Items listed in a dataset
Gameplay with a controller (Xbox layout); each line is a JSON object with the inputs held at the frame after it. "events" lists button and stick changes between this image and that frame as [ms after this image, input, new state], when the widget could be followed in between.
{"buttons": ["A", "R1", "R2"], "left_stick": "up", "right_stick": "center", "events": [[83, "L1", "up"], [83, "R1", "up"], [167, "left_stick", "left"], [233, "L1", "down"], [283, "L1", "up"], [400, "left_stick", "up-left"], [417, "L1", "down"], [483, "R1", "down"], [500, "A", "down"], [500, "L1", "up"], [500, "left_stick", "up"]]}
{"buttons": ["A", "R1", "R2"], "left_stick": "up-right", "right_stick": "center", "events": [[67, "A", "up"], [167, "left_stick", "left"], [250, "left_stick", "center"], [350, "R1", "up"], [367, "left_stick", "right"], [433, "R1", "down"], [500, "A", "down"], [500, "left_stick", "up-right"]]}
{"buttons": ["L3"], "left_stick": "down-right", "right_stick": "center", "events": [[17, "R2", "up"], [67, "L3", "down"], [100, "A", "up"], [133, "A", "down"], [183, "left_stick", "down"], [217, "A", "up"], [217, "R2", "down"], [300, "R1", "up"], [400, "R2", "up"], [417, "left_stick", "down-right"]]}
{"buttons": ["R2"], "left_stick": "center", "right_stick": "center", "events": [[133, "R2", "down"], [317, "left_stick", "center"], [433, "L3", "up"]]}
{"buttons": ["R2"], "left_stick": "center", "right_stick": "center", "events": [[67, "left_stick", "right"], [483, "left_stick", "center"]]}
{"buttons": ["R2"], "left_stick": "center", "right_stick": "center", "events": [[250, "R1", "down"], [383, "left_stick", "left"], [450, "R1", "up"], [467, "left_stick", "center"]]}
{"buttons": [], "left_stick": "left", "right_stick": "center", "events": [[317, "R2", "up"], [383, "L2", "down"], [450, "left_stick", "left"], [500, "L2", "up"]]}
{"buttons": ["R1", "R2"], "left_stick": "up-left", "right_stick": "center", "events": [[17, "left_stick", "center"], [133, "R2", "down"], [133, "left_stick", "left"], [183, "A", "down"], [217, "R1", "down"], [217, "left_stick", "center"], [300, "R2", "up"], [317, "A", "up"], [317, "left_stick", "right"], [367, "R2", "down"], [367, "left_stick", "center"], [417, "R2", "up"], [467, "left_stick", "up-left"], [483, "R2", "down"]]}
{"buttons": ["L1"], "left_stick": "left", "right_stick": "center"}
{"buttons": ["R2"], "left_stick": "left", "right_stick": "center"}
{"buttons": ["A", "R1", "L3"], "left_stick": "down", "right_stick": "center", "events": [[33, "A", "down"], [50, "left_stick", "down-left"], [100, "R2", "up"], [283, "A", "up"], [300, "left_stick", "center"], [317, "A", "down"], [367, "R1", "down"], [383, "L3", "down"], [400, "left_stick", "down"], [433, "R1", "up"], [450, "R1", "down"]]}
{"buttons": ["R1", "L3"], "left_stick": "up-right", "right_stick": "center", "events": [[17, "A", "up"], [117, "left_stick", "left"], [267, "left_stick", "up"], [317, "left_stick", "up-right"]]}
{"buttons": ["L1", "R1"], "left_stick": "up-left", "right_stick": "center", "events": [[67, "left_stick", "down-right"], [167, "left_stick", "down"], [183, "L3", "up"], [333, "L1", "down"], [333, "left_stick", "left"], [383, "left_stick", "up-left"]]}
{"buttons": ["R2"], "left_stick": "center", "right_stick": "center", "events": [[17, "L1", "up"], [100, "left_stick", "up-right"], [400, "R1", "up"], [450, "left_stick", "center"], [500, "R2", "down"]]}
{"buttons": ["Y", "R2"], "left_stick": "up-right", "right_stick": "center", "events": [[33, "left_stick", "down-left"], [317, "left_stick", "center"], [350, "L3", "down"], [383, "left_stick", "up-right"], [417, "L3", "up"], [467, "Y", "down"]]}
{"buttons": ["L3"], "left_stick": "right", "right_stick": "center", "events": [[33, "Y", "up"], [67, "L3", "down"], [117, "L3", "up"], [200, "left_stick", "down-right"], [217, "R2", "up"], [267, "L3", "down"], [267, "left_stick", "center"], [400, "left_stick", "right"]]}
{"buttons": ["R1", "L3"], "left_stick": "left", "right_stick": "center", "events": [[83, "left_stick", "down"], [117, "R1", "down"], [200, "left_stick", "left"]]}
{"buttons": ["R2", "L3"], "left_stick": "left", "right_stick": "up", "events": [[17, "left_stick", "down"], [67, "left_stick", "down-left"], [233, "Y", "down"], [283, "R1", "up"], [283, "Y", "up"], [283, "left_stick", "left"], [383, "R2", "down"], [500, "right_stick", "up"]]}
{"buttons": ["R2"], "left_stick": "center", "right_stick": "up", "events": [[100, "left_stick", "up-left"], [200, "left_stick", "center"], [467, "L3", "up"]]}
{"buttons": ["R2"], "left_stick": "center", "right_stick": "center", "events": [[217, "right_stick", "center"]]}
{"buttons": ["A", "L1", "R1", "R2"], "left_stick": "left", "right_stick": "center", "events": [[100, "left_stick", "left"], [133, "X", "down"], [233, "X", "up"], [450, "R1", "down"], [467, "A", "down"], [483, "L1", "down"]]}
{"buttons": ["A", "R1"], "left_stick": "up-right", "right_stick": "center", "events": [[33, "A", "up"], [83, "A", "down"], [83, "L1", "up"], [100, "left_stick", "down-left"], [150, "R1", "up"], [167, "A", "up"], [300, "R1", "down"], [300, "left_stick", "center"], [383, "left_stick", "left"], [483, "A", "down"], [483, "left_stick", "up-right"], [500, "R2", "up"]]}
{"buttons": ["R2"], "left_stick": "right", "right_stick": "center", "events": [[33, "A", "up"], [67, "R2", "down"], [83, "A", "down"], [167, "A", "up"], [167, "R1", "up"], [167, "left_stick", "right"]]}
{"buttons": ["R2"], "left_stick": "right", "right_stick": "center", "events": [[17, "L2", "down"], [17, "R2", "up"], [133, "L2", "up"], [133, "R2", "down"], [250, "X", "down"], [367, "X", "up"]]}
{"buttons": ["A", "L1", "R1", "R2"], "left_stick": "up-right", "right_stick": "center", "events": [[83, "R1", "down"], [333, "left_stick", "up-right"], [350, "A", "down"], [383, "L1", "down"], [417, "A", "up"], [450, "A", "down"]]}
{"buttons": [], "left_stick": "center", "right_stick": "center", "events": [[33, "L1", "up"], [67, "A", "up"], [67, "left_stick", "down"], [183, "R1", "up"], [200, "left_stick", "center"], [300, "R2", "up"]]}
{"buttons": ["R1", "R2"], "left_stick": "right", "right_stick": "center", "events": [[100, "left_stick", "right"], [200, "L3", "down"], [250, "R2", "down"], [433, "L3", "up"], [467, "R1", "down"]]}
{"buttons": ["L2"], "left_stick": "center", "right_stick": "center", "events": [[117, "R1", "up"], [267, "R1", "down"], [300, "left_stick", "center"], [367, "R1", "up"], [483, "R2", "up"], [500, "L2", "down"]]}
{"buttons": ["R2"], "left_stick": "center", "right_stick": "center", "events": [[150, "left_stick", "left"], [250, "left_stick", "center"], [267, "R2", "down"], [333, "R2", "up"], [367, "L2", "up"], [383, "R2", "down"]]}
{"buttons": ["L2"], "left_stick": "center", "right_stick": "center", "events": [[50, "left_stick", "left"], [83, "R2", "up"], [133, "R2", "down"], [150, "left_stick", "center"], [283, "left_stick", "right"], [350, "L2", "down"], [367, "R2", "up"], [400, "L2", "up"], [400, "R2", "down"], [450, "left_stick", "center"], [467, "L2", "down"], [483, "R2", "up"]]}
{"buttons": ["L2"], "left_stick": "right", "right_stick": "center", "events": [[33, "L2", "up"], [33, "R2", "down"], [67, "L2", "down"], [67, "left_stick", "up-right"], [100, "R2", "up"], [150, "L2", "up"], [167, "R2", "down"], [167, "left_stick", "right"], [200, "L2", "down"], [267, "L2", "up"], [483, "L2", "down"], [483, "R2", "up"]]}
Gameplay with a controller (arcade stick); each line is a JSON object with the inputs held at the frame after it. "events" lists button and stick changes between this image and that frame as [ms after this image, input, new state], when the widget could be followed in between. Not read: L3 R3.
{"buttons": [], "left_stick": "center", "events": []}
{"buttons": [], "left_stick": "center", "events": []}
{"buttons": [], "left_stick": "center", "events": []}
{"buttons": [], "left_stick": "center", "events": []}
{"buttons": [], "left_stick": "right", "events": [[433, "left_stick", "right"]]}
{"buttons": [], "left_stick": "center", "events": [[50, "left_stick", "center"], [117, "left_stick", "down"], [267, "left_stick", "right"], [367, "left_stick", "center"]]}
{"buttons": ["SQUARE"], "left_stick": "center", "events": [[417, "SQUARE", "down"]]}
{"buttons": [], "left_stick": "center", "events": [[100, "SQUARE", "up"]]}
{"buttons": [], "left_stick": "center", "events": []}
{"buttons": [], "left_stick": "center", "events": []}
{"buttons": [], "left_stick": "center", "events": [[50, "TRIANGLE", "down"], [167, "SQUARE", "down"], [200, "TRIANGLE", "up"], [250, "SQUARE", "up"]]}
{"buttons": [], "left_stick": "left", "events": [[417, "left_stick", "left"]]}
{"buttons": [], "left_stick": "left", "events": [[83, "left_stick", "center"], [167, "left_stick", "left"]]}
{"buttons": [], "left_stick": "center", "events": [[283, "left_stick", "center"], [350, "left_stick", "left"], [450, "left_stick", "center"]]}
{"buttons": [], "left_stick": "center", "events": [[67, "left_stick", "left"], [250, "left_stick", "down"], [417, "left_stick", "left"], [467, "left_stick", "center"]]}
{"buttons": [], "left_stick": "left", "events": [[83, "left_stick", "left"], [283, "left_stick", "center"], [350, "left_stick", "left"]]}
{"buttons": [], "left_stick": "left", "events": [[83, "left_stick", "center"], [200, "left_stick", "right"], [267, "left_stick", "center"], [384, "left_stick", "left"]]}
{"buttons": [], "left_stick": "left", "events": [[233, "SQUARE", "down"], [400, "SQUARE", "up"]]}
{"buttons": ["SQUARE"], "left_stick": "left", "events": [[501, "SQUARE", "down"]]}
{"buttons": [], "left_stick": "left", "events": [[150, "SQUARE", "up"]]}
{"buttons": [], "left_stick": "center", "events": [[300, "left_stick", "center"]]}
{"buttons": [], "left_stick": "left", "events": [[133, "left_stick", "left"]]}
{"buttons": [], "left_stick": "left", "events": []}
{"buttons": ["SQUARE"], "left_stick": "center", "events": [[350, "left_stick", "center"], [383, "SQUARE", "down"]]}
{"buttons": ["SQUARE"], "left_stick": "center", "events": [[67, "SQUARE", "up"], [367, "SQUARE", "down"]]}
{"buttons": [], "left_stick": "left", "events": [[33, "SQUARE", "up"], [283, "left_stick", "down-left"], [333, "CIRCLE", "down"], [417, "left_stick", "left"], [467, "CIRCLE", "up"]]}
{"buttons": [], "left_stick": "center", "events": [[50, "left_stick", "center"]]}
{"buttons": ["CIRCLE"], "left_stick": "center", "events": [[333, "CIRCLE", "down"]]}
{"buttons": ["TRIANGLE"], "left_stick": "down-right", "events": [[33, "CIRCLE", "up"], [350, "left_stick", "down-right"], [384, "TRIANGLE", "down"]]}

WHAT THE EXERCISE ASKS
Return each line from the entries above that includes "SQUARE".

WORKED SOLUTION
{"buttons": ["SQUARE"], "left_stick": "center", "events": [[417, "SQUARE", "down"]]}
{"buttons": [], "left_stick": "center", "events": [[100, "SQUARE", "up"]]}
{"buttons": [], "left_stick": "center", "events": [[50, "TRIANGLE", "down"], [167, "SQUARE", "down"], [200, "TRIANGLE", "up"], [250, "SQUARE", "up"]]}
{"buttons": [], "left_stick": "left", "events": [[233, "SQUARE", "down"], [400, "SQUARE", "up"]]}
{"buttons": ["SQUARE"], "left_stick": "left", "events": [[501, "SQUARE", "down"]]}
{"buttons": [], "left_stick": "left", "events": [[150, "SQUARE", "up"]]}
{"buttons": ["SQUARE"], "left_stick": "center", "events": [[350, "left_stick", "center"], [383, "SQUARE", "down"]]}
{"buttons": ["SQUARE"], "left_stick": "center", "events": [[67, "SQUARE", "up"], [367, "SQUARE", "down"]]}
{"buttons": [], "left_stick": "left", "events": [[33, "SQUARE", "up"], [283, "left_stick", "down-left"], [333, "CIRCLE", "down"], [417, "left_stick", "left"], [467, "CIRCLE", "up"]]}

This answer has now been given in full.